Following the keyword research, on page optimisation is often the first step. Please understand that each and every page of your website needs to be optimised. This will not pose too much difficulty if your website is rather small but if you have dozens (or hundreds) of pages, the work to be done will be substantial.

Here are eleven on page optimisation factors that may impact your SEO:

Web Design

Web Design impacts SEO in a variety of ways:

The website design should be attractive and professional so as to keep your visitors on your site as long as possible.
Website coding should be as “clean” as possible and should validate with the “W3C validation tool” whenever possible.
Your images and coding should be optimised so as to maximise the loading speed of your site.

Meta Title

The “meta title” information is added to the page source (i.e. your website coding) and should be kept relatively short (no more than 60-80 characters) and should include the two-to-three keyword phrases you are specifically trying to optimise the page for.

Meta Description

The meta description text should read well and must include your primary keyword phrase and should be relevant to the page you are optimising for. The meta description is generally shown to searchers just beneath the clickable title. If your description tells of a benefit or evokes curiosity in the reader, you will enhance your ability to get visitors.
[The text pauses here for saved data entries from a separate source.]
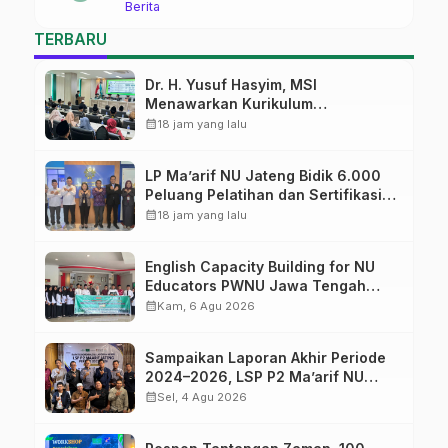
Berita
Pekalongan Ikuti Pelatihan Literasi
Digital
TERBARU
Dr. H. Yusuf Hasyim, MSI
Menawarkan Kurikulum
Diversifikasi, Harapan Baru dalam
calendar_month
18 jam yang lalu
dunia pendidikan
LP Ma’arif NU Jateng Bidik 6.000
Peluang Pelatihan dan Sertifikasi
bagi Lulusan SMK
calendar_month
18 jam yang lalu
English Capacity Building for NU
Educators PWNU Jawa Tengah
Batch#4; Membuka Jalan Menuju
calendar_month
Kam, 6 Agu 2026
Masa Depan
Sampaikan Laporan Akhir Periode
2024–2026, LSP P2 Ma’arif NU
Jateng Mantapkan Sinergi Link and
calendar_month
Sel, 4 Agu 2026
Match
Google will only display the first 156 characters (including spaces) of your meta description so it’s best to use that as your maximum length.

Meta Keywords

Most SEO Experts agree that the meta keywords are worthless when it comes to SEO and so should be kept to minimum.

Web Page URL

It is highly recommended that the web page URL includes your primary keyword phrase. If you were targeting the term, “search engine optimisation,” for example, you might change the url to be:

www.yourdomain.com/search-engine-optimisation or even www.domain.com/search-engine-optimisation.html.

Page Content

The on page content must be unique to your website and should also include the keyword phrases you are targeting. You don’t need to worry about the specific “keyword density” anymore as that is mostly a thing of the past but it does help to include the terms you are specifically targeting at least once.

 On Page Link Text

As you can control your on page link text, you can increase your on page optimization for a term by using the term in the text link that points to your other page. The gain is generally considered minimal so this should only be done sparingly and only when the keyword phrase is relatively short.

Outbound Links

Search engines expect a website to link to others on the same or similar topic as there can never be the one all and be all source on the internet. Therefore it is ok to have outbound links to authority sites as long as you are not competing with them for same products or services or else you may end up losing visitors.

Visit Depth

Search engines track how many pages of your site the visitor looked at before leaving and which specific page they exited from. You can see this data for yourself when viewing your web stats and can use the data to help you improve your visitor’s experience.

Visit Duration

Many search engines track how long your visitors remain on your site. The longer the average is, the more apt the search engines are to believe your site is relevant to the keyword phrase that brought them to your web page in the first place.

Page Load Speed

The search engines do their best to deliver the best possible visitor experience and if your pages take forever to load, it’s easy to conclude that you will not be able to retain visitors let alone inspire them to return. A well defined on page optimisation framework yields better and quicker results with off page optimisation.